La Spagna ha smentito che siano in corso preparativi per un eventuale pacchetto di sostegno

Da seguire: Area euro: – Prevediamo un nuovo calo per le vendite al dettaglio a marzo (-0,4% m/m), sulla scia della flessione registrata in Germania e nonostante l’aumento avutosi in Francia e Spagna. Il dato di febbraio è già…

stato rivisto a -0,2% m/m da -0,6% m/m della prima stima. Le vendite risulterebbero in calo di -0,2% t/t nel 1° trimestre (dopo la stabilità dei tre mesi precedenti), segnalando che è ancora lontana una ripresa per la domanda finale delle famiglie.

Stati Uniti

– L’ISM del settore non manifatturiero ad aprile è previsto in aumento a 56 da 55,4 di marzo, segnando il quinto rialzo consecutivo. L’indice di attività dovrebbe aumentare da 60 di marzo, alla luce del forte aumento degli ordini registrato il mese scorso (a 62,3). Attesa in aumento anche la componente occupazione. La dinamica sostenuta della spesa delle famiglie lascia spazio per un miglioramento nel settore dei servizi.

Ieri sui mercati

I timori che il pacchetto per la Grecia sia insufficiente e i rischi di contagio hanno portato a nuovi allargamenti degli spread sui titoli governativi periferici. I timori di insufficienza del prestito IMF-EU sono in parte alimentati dal rischio che le misure restrittive annunciate in presenza di una forte contrazione della crescita non riescano a determinare un miglioramento dei saldi pubblici sufficiente a permettere un ritorno della Grecia sul mercato fra due anni e che si renda necessaria una ristrutturazione del debito. La Spagna ha smentito che siano in corso preparativi per un eventuale pacchetto di sostegno concordato con l’IMF; il Ministro delle Finanze spagnolo ha detto che sarà necessario implementare le misure già approvate, non adottarne di nuove. L’assenza di notizie nei prossimi giorni riguardo alla crisi del debito rende difficile un’inversione del trend negativo dei mercati periferici e dei mercati azionari.
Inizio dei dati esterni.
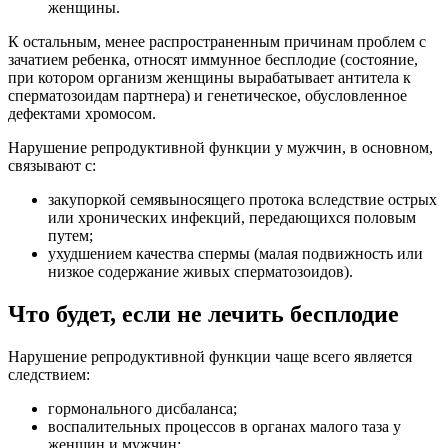
женщины.
К остальным, менее распространенным причинам проблем с
зачатием ребенка, относят иммунное бесплодие (состояние,
при котором организм женщины вырабатывает антитела к
сперматозоидам партнера) и генетическое, обусловленное
дефектами хромосом.
Нарушение репродуктивной функции у мужчин, в основном,
связывают с:
закупоркой семявыносящего протока вследствие острых
или хронических инфекций, передающихся половым
путем;
ухудшением качества спермы (малая подвижность или
низкое содержание живых сперматозоидов).
Что будет, если не лечить бесплодие
Нарушение репродуктивной функции чаще всего является
следствием:
гормонального дисбаланса;
воспалительных процессов в органах малого таза у
женщин и мужчин;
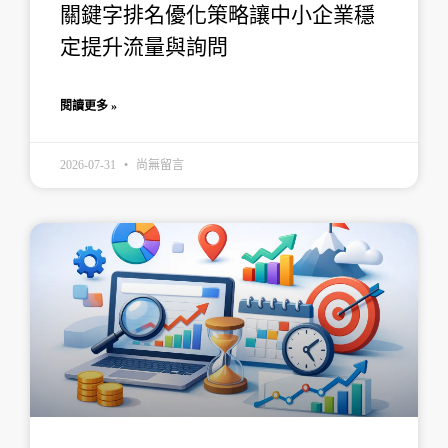
關鍵字排名優化策略讓中小企業穩
定提升流量與詢問
閱讀更多 »
2026-07-31
尚無留言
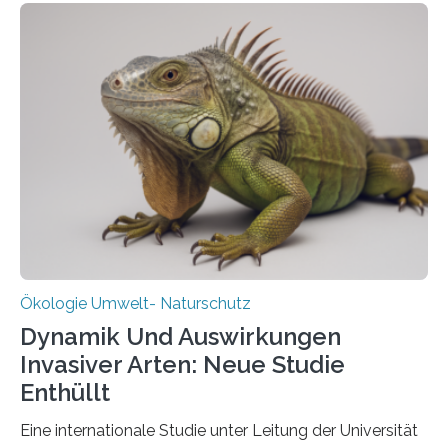
heutigen Donnerstag übergeben sie ihren Bericht zur
Aufbauphase an den Auftraggeber, das
Bundesministerium für Landwirtschaft, Ernährung und
Heimat. Braunschweig/Eberswalde (23. Oktober 2025).
Ein Netz aus 155 Messstationen spannt sich neuerdings
über Deutschlands Moorböden. Eingerichtet wurden sie
in den vergangenen fünf Jahren von
Wissenschaftlerinnen und Wissenschaftlern des
Thünen-Instituts für Agrarklimaschutz…
Ökologie Umwelt- Naturschutz
Dynamik Und Auswirkungen
Invasiver Arten: Neue Studie
Enthüllt
Eine internationale Studie unter Leitung der Universität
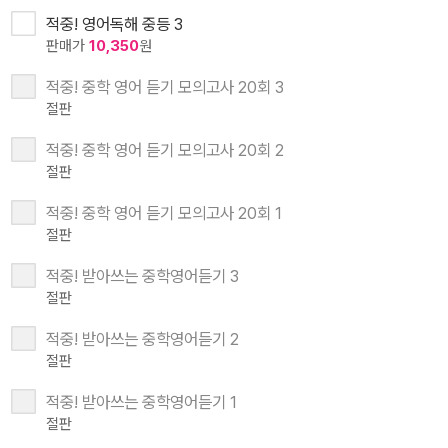
적중! 영어독해 중등 3
판매가
10,350
원
적중! 중학 영어 듣기 모의고사 20회 3
절판
적중! 중학 영어 듣기 모의고사 20회 2
절판
적중! 중학 영어 듣기 모의고사 20회 1
절판
적중! 받아쓰는 중학영어듣기 3
절판
적중! 받아쓰는 중학영어듣기 2
절판
적중! 받아쓰는 중학영어듣기 1
절판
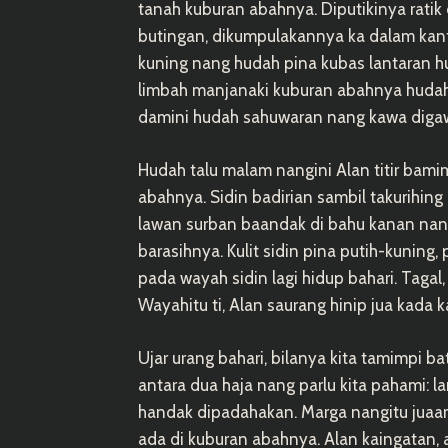
tanah kuburan abahnya. Diputikinya rat
butingan, dikumpulakannya ka dalam kantu
kuning nang hudah pina kubas lantaran hu
limbah manjanaki kuburan abahnya hudah 
damini hudah sahuwaran nang kawa diga
Hudah talu malam nangini Alan titir ba
abahnya. Sidin badirian sambil takurihing
lawan surban baandak di bahu kanan nang
barasihnya. Kulit sidin pina putih-kuning,
pada wayah sidin lagi hidup bahari. Tagal,
Wayahitu ti, Alan saurang hinip jua kada 
Ujar urang bahari, bilanya kita tamimpi 
antara dua haja nang parlu kita pahami: 
handak dipadahakan. Marga nangitu juaa
ada di kuburan abahnya. Alan kaingatan,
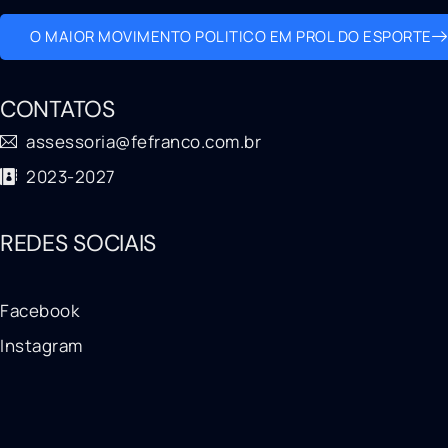
O MAIOR MOVIMENTO POLITICO EM PROL DO ESPORTE
CONTATOS
assessoria@fefranco.com.br
2023-2027
REDES SOCIAIS
Facebook
Instagram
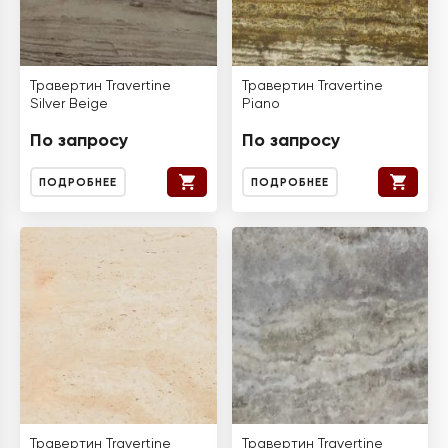
Травертин Travertine
Травертин Travertine
Silver Beige
Piano
По запросу
По запросу
ПОДРОБНЕЕ
ПОДРОБНЕЕ
Травертин Travertine
Травертин Travertine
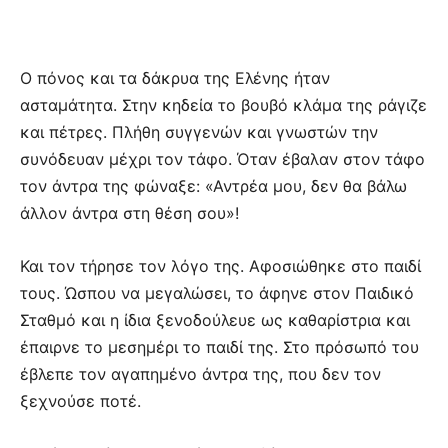
Ο πόνος και τα δάκρυα της Ελένης ήταν
ασταμάτητα. Στην κηδεία το βουβό κλάμα της ράγιζε
και πέτρες. Πλήθη συγγενών και γνωστών την
συνόδευαν μέχρι τον τάφο. Όταν έβαλαν στον τάφο
τον άντρα της φώναξε: «Αντρέα μου, δεν θα βάλω
άλλον άντρα στη θέση σου»!
Και τον τήρησε τον λόγο της. Αφοσιώθηκε στο παιδί
τους. Ώσπου να μεγαλώσει, το άφηνε στον Παιδικό
Σταθμό και η ίδια ξενοδούλευε ως καθαρίστρια και
έπαιρνε το μεσημέρι το παιδί της. Στο πρόσωπό του
έβλεπε τον αγαπημένο άντρα της, που δεν τον
ξεχνούσε ποτέ.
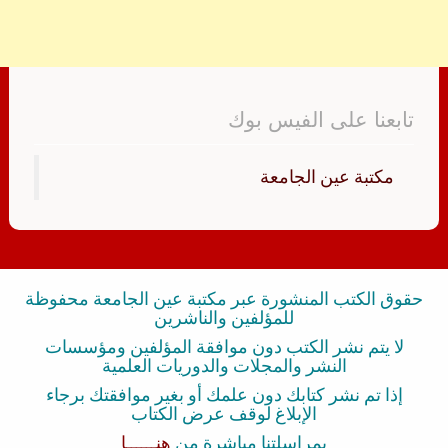
تابعنا على الفيس بوك
‏مكتبة عين الجامعة‏
حقوق الكتب المنشورة عبر مكتبة عين الجامعة محفوظة
للمؤلفين والناشرين
لا يتم نشر الكتب دون موافقة المؤلفين ومؤسسات
النشر والمجلات والدوريات العلمية
إذا تم نشر كتابك دون علمك أو بغير موافقتك برجاء
الإبلاغ لوقف عرض الكتاب
بمراسلتنا مباشرة من
هنــــــا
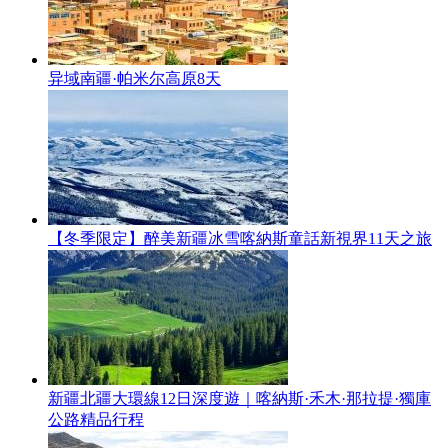
异域南疆·帕米尔高原8天
【冬季限定】醉美新疆冰雪喀納斯童話新視界11天之旅
新疆北疆大環線12日深度遊｜喀納斯·禾木·那拉提·獨庫
公路精品行程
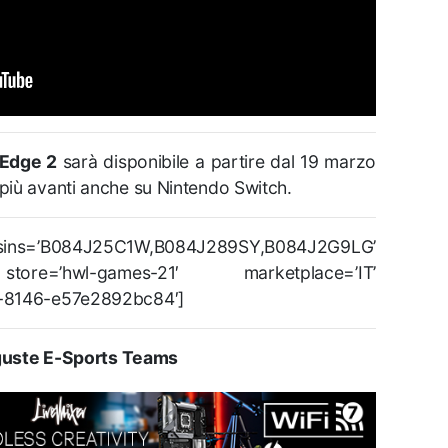
 Edge 2
sarà disponibile a partire dal 19 marzo
iù avanti anche su Nintendo Switch.
B084J25C1W,B084J289SY,B084J2G9LG’
store=’hwl-games-21′ marketplace=’IT’
4-8146-e57e2892bc84′]
uste E-Sports Teams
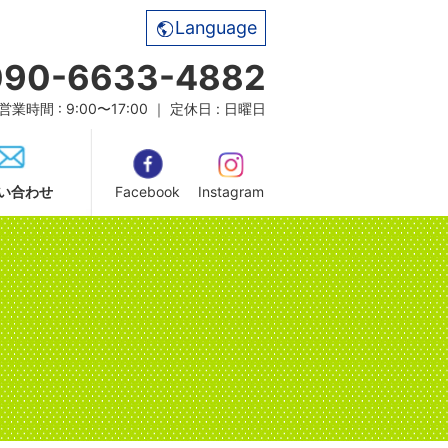
Language
090-6633-4882
営業時間 : 9:00〜17:00 ｜ 定休日 : 日曜日
い合わせ
Facebook
Instagram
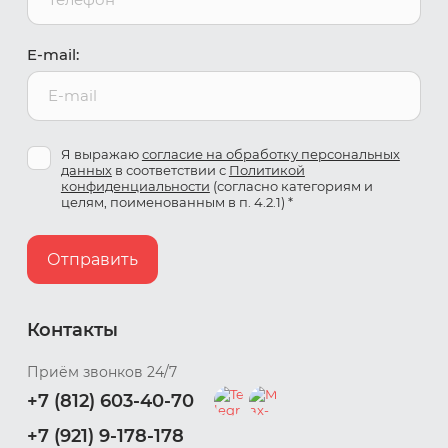
E-mail:
Я выражаю
согласие на обработку персональных
данных
в соответствии с
Политикой
конфиденциальности
(согласно категориям и
целям, поименованным в п. 4.2.1) *
Отправить
Контакты
Приём звонков 24/7
+7 (812) 603-40-70
+7 (921) 9-178-178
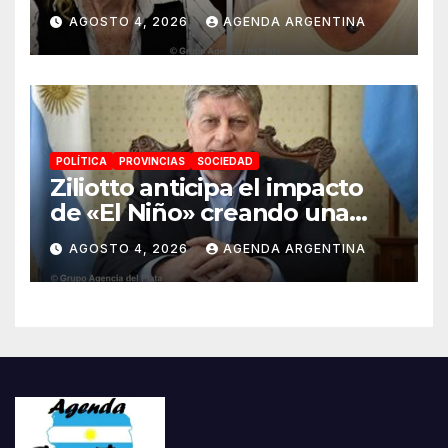
ANMAT y el INAME por la
AGOSTO 4, 2026
AGENDA ARGENTINA
causa del fentanilo
contaminado
POLÍTICA
PROVINCIAS
SOCIEDAD
Ziliotto anticipa el impacto
de «El Niño» creando una
«Unidad de Gestión» para
AGOSTO 4, 2026
AGENDA ARGENTINA
proteger el territorio
pampeano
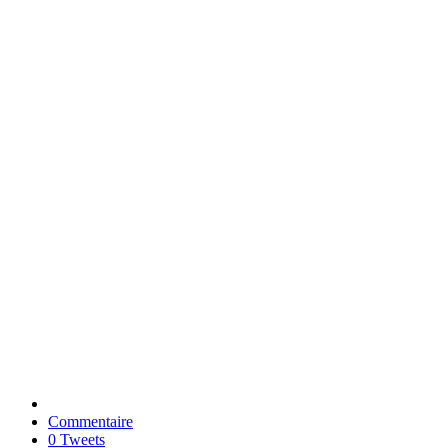
Commentaire
0 Tweets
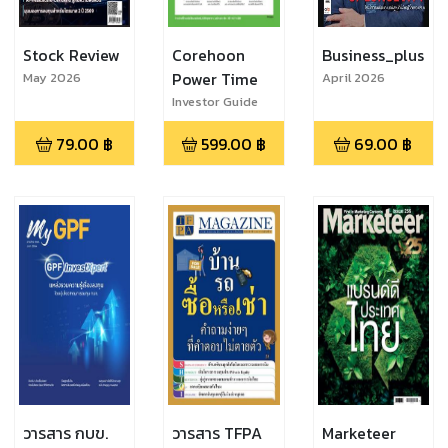
Stock Review
Corehoon
Business_plus
Power Time
May 2026
April 2026
Investor Guide
Issue 193
79.00
฿
599.00
฿
69.00
฿
วารสาร กบข.
วารสาร TFPA
Marketeer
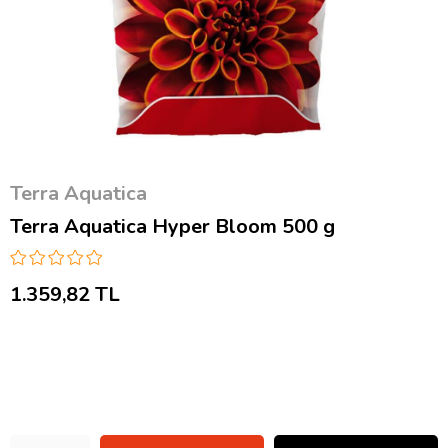
Terra Aquatica
Terra Aquatica Hyper Bloom 500 g
1.359,82 TL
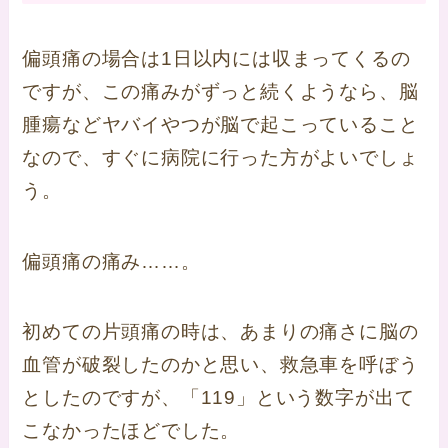
偏頭痛の場合は1日以内には収まってくるの
ですが、この痛みがずっと続くようなら、脳
腫瘍などヤバイやつが脳で起こっていること
なので、すぐに病院に行った方がよいでしょ
う。
偏頭痛の痛み……。
初めての片頭痛の時は、あまりの痛さに脳の
血管が破裂したのかと思い、救急車を呼ぼう
としたのですが、「119」という数字が出て
こなかったほどでした。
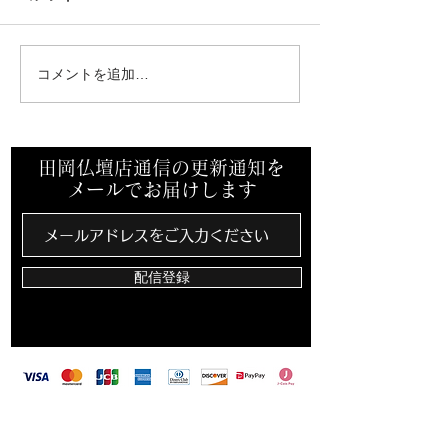
田岡家の今年のお盆
コメントを追加…
岡山南ロータリ
の幹事【最終例
田岡仏壇店通信の更新通知を
メールでお届けします
配信登録
​田岡仏壇店は、カード決済・バーコード決済対
応しています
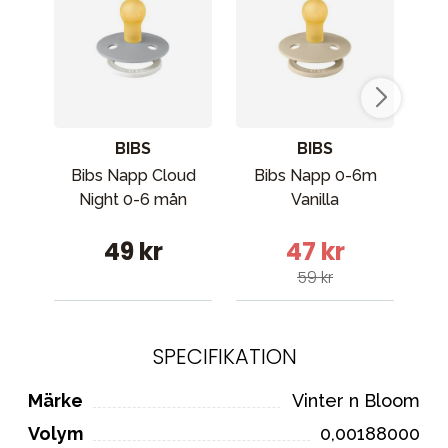
BIBS
BIBS
Bibs Napp Cloud
Bibs Napp 0-6m
Night 0-6 mån
Vanilla
B
49 kr
47 kr
59 kr
SPECIFIKATION
Märke
Vinter n Bloom
Volym
0,00188000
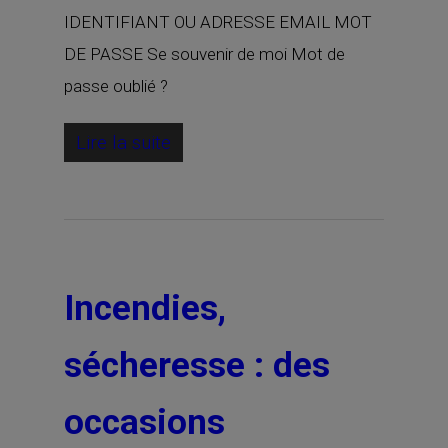
IDENTIFIANT OU ADRESSE EMAIL MOT
DE PASSE Se souvenir de moi Mot de
passe oublié ?
Lire la suite
Incendies,
sécheresse : des
occasions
I CDS sul debito greco sono aumentati a 750, quelli portoghesi sono risaliti a 350, da 275 del giorno precedente; sulla Spagna, l’aumento è stato fino a 207 (da 157) e sull’Italia a 163 da 134. Anche gli spread sono tornati ad allargarsi. In forte flessione le borse, sia in Europa sia negli USA e in Asia, con l’eccezione del Nikkei, che guadagna l’1,2%. La ricerca di protezione dal rischio ha determinato nuovi cali dei rendimenti sui Treasuries (10 anni a 3,6% , 2 anni a 0,93%) e sui Bund (10 anni a 2,94%, 2 anni a 0,69%). L’euro dalla chiusura di ieri è sceso sotto la soglia di 1,30.

Area euro

I prezzi alla produzione sono cresciuti di 0,6% m/m a marzo (dopo lo 0,1% m/m di febbraio). Il PPI annuo è tornato in positivo per la prima vola da fine 2008, a +0,9% a/a da -0,4% a/a precedente. Circa la metà dell’incremento mensile è dovuto all’energia (+1,7% m/m). I rincari riguardano principalmente i beni intermedi (+0,6% m/m) a fronte di una sostanziale stabilità per i beni di investimento e di consumo. La componente prezzi dell’indagine PMI segnala un’ulteriore accelerazione per il PPI nei prossimi mesi. Ma le pressioni rimangono confinate alle componenti non core.